Outro assunto mencionado no documento é o reconhecimento que a autoridade eclesiástica faz acerca destes carismas. Alguns “não necessitam regulamentações particulares”, mas “quando um dom carismático se apresenta como ‘carisma originário’ ou ‘fundacional’, então ele requer um reconhecimento específico, para que a sua riqueza se articule adequadamente na comunhão eclesial e se transmita fielmente através dos tempos”.

Assim, “reconhecer a autenticidade do carisma não é uma tarefa sempre fácil, mas é um serviço imprescindível que os pastores devem realizar”.

A Congregação para a Doutrina da Fé sublinha que “a autoridade deverá ser consciente da efetiva imprevisibilidade dos carismas suscitados pelo Espírito Santo, valorizando-os de acordo com a regra da fé, tendo em vista a edificação da Igreja”.

Em outro capítulo, explicam detalhadamente os critérios para o reconhecimento dos dons carismáticos: “o primado da vocação de cada cristão à santidade; o empenho da difusão missionária do Evangelho; a confissão da fé católica; o testemunho de uma comunhão ativa com toda a Igreja; o reconhecimento e estima da complementariedade recíproca de outras realidades carismáticas na Igreja”.

Também assinala “a aceitação dos momentos de prova no discernimento dos carismas” e “a presença de frutos espirituais; a dimensão social da evangelização”.

Pertença de sacerdotes, seminaristas e casais

A última parte de “A Igreja rejuvenesce” faz referência à relação entre os carismas e a hierarquia: “a prática da boa relação entre os vários dons na Igreja exige uma inserção ativa das realidades carismáticas na vida pastoral das Igrejas particulares”, manifesta o texto.
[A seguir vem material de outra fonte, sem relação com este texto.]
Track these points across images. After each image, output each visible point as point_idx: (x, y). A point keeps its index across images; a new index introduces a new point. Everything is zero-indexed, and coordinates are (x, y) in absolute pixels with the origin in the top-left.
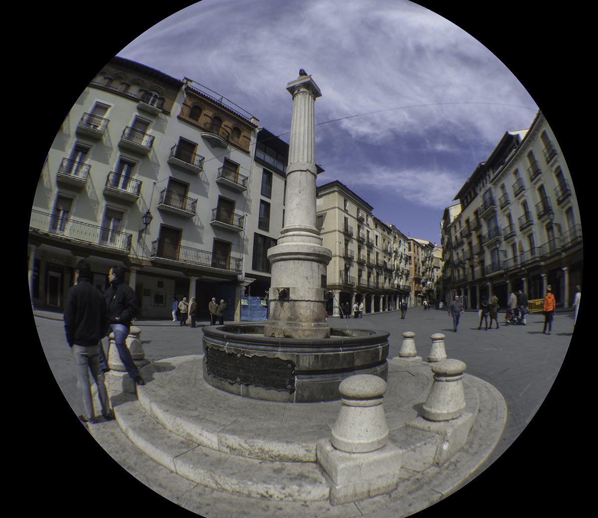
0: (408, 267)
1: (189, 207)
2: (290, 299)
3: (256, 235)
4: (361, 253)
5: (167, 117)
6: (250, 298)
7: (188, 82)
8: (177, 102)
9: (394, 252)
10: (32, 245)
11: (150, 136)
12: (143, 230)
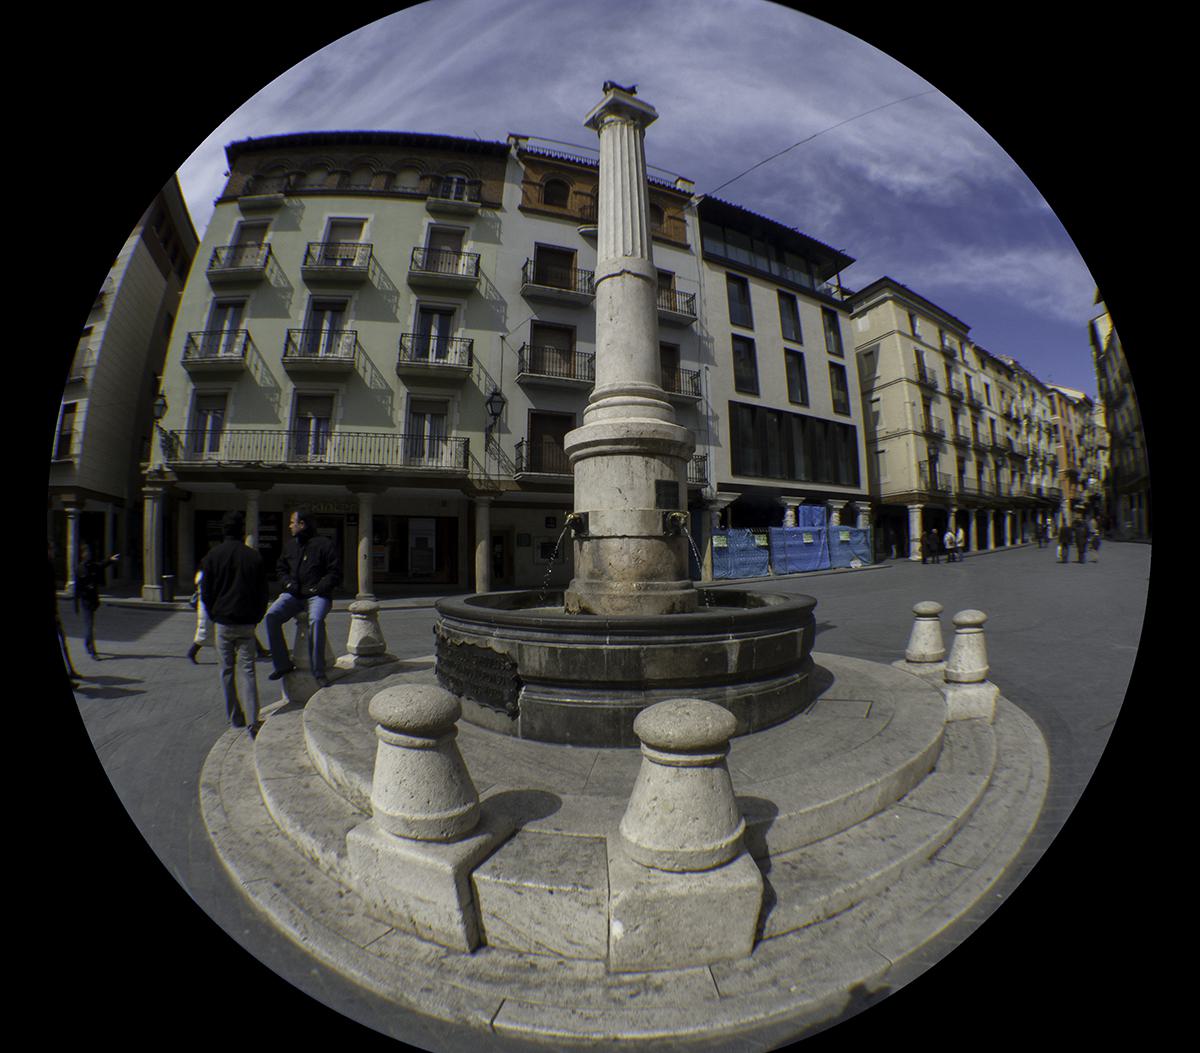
0: (1054, 449)
1: (581, 372)
2: (590, 535)
3: (733, 405)
4: (960, 423)
5: (498, 213)
6: (731, 532)
7: (521, 141)
8: (509, 182)
9: (1026, 416)
10: (249, 491)
11: (469, 254)
12: (491, 427)
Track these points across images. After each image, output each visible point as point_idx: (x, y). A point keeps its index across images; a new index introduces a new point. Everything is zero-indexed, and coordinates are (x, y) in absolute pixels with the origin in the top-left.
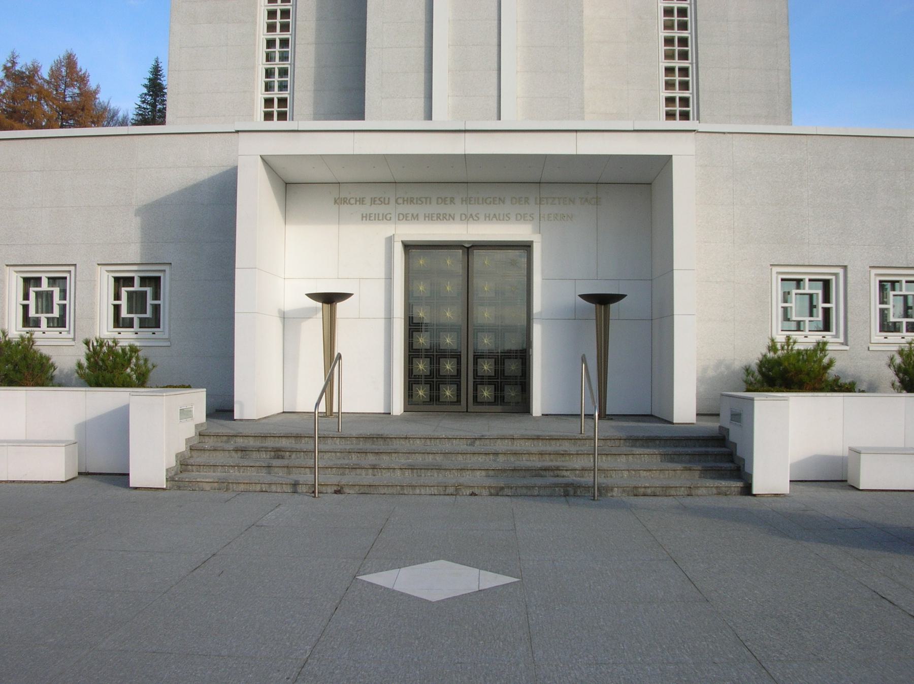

O documento também afirma que “deve-se ter em conta a relação imprescindível e constitutiva entre Igreja universal e Igrejas particulares”.

Por outro lado, reconhecem que os dons “podem ser visto em relação a toda a ordem da comunhão eclesial, tanto em referência aos Sacramentos, como à Palavra de Deus”. “De acordo com as suas variadas peculiaridades, eles permitem que se dê muito fruto na realização daquelas tarefas que emanam do Batismo, do Crisma, do Matrimônio e da Ordem, assim como possibilitam uma maior compreensão espiritual da Tradição apostólica”.

Sobre a pertença dos casais a estes grupos eclesiásticos, dizem que “podem validamente ‘fortalecer com a doutrina e a ação os jovens e os próprios esposos, especialmente os recém-casados e formá-los para a vida familiar, social e apostólica’”.

Os sacerdotes também podem fazer parte deles e encontrar assim “força e ajuda para viver a fundo o que lhe é pedido pelo seu ministério específico”, algo que também acontece com os seminaristas.

Por último, a carta nos convida a olhar para Maria, Mãe da Igreja e modelo de “plena docilidade à ação do Espírito Santo” e de “humildade cristalina”: por sua intercessão, espera-se que “os carismas abundantemente distribuídos pelo Espírito Santo entre os fiéis sejam por estes acolhidos com docilidade e produzam fruto para a vida e a missão da Igreja e para o bem do mundo”.

“Se alguém ainda duvidava da relevância da dimensão carismática na Igreja”, basta “atentar no fato, de 50 anos depois do Concílio Vaticano II, o Espírito Santo e os cardeais terem escolhido um Papa vindo do âmbito carismático”, acrescentou o cardeal, recordando a ligação de Francisco à Companhia de Jesus.